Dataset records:
#####
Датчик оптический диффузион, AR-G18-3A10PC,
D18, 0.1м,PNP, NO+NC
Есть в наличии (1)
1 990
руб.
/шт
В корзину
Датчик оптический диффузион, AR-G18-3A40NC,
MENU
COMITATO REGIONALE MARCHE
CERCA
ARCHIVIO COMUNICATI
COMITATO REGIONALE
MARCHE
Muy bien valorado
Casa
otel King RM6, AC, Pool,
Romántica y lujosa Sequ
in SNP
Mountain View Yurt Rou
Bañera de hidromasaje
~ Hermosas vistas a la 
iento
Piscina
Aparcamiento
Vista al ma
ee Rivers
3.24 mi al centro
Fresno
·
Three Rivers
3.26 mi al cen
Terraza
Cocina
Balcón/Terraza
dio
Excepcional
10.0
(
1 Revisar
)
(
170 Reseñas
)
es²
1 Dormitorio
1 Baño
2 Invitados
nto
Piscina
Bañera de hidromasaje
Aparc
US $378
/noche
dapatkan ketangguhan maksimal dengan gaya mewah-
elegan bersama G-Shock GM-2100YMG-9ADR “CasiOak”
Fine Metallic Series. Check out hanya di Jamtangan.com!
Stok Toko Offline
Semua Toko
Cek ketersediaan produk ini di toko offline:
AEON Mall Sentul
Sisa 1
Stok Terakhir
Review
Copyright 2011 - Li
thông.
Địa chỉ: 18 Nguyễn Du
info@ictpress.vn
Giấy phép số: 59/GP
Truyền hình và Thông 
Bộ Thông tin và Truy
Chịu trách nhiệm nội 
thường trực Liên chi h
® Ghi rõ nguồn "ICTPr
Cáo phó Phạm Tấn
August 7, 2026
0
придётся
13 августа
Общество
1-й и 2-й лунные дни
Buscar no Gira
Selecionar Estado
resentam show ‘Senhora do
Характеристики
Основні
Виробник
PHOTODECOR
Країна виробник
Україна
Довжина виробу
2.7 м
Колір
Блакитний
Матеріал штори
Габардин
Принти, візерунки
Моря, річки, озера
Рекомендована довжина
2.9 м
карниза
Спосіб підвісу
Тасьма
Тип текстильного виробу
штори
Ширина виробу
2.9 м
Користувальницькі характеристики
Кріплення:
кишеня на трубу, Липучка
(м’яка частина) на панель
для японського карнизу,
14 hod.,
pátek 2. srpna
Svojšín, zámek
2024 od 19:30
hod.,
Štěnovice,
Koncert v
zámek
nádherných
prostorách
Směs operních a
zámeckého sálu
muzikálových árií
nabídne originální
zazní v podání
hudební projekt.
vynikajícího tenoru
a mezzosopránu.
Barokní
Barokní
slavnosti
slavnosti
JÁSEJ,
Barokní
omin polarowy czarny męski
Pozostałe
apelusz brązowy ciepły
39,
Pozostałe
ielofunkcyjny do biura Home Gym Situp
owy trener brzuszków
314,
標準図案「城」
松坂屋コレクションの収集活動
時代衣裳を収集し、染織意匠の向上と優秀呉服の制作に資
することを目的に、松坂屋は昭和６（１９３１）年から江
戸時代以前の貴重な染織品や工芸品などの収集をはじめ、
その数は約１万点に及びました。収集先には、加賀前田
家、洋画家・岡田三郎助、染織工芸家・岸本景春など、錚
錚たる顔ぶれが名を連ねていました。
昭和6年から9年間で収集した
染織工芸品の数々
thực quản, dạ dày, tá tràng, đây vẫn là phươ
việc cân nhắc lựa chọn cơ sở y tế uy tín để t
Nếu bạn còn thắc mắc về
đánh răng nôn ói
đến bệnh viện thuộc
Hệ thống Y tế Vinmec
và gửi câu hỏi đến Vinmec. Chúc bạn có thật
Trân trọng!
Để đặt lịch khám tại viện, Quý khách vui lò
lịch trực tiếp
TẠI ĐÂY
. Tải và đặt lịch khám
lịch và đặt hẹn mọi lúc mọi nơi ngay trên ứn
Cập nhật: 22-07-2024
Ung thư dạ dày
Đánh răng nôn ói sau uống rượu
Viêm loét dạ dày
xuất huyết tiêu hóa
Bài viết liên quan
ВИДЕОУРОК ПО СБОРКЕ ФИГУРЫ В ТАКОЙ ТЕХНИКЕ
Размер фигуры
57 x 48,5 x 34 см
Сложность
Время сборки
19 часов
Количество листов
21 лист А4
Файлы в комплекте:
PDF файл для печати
#####
How many lines of the listing contain the string "виробу"? Case counts. Reply with the number alone.

3